Various multicriteria sorting methods have been proposed in the literature to assign the feasible alternatives into predefined categories. We consider here problems involving a set of totally ordered categories representing different achievement levels in the satisfaction of criteria. As in many existing methods, the assignment rule of an alternative to a category is based on the comparison of its performance vector to reference profiles defining lower bounds of the categories. Within this standard setting we address a new problem that consists in finding how to modify a given solution, within a combinatorial set of alternatives, to upgrade it in the upper category (or higher) at minimum cost. We also consider the problem of identifying the sequence of solutions that minimize the total cost while satisfying some budget constraint at every step, and the problem of determining how to modify the current solution to save money while staying in the same category. We first propose a general approach based on mixed integer (linear or quadratic) programming to solve these problems. Then, we implement this approach on various multiobjective combinatorial problems, such as multi-agent assignment problems and multiobjective knapsack problems.

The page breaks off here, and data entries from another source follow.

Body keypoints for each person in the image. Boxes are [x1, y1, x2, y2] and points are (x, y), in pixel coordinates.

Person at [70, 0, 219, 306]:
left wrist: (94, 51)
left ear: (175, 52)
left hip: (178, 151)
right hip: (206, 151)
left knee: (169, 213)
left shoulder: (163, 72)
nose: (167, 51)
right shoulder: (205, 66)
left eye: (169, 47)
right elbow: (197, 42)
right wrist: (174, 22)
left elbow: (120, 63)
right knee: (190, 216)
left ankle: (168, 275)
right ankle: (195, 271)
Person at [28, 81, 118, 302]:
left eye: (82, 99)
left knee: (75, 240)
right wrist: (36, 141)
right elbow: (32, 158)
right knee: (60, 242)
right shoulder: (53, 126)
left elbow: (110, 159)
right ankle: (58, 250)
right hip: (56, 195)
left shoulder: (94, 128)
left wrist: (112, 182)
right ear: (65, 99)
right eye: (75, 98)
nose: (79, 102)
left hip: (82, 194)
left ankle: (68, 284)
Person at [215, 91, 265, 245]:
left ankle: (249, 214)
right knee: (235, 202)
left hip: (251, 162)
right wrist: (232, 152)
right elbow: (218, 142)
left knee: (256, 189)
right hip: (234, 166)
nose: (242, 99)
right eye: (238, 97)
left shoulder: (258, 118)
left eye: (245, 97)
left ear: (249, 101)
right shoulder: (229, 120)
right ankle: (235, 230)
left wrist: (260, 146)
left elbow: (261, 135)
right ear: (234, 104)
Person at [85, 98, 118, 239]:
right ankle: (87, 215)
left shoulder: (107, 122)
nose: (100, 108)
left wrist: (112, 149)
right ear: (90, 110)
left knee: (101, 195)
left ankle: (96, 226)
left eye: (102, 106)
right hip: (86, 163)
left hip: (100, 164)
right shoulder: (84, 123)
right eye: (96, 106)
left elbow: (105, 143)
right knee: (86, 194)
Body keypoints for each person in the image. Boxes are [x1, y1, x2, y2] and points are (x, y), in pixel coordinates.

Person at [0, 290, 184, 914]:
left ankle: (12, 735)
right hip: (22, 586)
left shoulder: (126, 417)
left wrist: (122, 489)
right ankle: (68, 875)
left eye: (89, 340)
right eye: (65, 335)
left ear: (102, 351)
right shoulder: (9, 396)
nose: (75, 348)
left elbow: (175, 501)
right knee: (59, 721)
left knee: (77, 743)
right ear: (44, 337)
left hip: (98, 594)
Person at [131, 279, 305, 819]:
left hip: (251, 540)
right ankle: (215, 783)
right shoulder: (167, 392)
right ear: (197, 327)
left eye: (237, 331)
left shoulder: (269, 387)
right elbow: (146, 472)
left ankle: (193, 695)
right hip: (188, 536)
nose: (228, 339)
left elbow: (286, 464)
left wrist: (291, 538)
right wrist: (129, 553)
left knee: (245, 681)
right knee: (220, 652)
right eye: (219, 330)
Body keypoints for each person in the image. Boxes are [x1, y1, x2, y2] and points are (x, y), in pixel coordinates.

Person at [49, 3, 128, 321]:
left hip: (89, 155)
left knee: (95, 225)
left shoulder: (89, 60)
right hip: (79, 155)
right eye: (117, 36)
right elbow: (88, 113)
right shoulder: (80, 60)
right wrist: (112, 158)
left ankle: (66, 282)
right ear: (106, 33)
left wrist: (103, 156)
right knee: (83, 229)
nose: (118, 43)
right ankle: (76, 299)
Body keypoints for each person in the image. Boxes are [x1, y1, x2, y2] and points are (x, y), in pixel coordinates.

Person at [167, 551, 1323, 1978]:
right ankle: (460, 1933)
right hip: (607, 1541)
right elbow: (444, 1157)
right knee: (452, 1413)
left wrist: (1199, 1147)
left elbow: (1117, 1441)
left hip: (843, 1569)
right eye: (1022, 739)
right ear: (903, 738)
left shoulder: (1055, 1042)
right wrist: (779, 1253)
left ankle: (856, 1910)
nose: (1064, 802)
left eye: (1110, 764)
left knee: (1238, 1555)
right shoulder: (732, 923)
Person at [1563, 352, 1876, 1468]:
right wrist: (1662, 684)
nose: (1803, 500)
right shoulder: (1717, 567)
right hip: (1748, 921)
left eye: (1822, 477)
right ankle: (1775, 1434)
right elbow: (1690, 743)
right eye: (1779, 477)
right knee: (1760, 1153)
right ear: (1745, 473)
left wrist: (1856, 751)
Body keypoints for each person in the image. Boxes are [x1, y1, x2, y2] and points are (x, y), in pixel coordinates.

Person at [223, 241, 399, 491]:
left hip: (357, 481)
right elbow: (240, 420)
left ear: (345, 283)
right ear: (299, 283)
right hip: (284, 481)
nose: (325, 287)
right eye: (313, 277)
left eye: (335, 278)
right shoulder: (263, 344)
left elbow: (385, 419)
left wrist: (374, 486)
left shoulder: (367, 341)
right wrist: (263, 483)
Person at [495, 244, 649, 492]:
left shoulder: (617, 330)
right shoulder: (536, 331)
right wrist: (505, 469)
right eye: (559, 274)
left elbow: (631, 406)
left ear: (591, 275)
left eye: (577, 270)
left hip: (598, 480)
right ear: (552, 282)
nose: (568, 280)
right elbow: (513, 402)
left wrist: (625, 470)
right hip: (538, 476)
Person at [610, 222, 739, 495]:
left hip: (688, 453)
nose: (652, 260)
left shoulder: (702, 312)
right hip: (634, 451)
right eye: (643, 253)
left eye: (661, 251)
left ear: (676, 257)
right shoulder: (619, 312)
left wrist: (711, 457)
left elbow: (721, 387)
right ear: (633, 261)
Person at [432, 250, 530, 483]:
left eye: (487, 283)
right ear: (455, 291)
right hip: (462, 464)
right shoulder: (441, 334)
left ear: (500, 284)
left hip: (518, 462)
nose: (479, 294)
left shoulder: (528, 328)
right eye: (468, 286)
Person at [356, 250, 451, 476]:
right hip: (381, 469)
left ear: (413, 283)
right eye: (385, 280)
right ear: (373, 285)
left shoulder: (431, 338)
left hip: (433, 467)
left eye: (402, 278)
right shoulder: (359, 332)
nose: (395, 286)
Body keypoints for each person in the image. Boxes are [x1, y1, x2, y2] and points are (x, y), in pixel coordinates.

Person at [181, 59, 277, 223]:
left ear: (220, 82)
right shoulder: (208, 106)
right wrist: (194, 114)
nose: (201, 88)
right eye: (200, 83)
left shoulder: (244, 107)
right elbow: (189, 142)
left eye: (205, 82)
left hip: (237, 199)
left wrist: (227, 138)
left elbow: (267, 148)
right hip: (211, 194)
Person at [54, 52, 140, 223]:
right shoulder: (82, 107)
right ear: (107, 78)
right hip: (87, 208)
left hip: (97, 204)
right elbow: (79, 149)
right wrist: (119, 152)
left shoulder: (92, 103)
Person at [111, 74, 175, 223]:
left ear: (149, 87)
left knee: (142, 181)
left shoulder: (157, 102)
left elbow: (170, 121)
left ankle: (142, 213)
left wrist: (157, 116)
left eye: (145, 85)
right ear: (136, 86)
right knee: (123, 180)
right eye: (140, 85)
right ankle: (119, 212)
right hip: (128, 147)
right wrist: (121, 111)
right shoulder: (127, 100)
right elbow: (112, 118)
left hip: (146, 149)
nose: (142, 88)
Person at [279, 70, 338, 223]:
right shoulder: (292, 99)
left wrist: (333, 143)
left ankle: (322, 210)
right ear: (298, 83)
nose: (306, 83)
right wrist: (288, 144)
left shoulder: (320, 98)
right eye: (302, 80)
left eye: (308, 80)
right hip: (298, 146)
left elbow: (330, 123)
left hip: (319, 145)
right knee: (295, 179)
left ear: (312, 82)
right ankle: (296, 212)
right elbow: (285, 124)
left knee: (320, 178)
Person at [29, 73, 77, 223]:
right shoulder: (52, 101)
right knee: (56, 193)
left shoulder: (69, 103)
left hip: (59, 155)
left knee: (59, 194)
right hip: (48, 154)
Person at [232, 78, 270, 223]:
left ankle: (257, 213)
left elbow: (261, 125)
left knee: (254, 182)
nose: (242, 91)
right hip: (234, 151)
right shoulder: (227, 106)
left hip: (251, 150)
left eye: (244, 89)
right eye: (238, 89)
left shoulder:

Numerical tests are provided to establish the feasibility of the approach on instances of different sizes.

中文翻译：

---

组合域上多准则排序方法的最小成本改进和最大增益稳定性

文献中提出了各种多标准排序方法，以将可行的替代方案分配到预定义的类别中。我们在这里考虑涉及一组完全有序的类别的问题，这些类别代表满足标准的不同成就水平。与许多现有方法一样，类别替代项的分配规则基于其性能向量与定义类别下限的参考配置文件的比较。在这个标准设置中，我们解决了一个新问题，即寻找如何在一组备选方案组合中修改给定解决方案，以最低成本将其升级到更高级别（或更高级别）。我们还考虑了在每一步都满足一些预算约束的同时，确定最小化总成本的解决方案序列的问题，以及确定如何修改当前解决方案以在保持同一类别的同时节省资金的问题。我们首先提出了一种基于混合整数（线性或二次）规划的通用方法来解决这些问题。然后，我们在各种多目标组合问题上实施这种方法，例如多智能体分配问题和多目标背包问题。提供了数值测试来确定该方法在不同大小的实例上的可行性。例如多智能体分配问题和多目标背包问题。提供了数值测试来确定该方法在不同大小的实例上的可行性。例如多智能体分配问题和多目标背包问题。提供了数值测试来确定该方法在不同大小的实例上的可行性。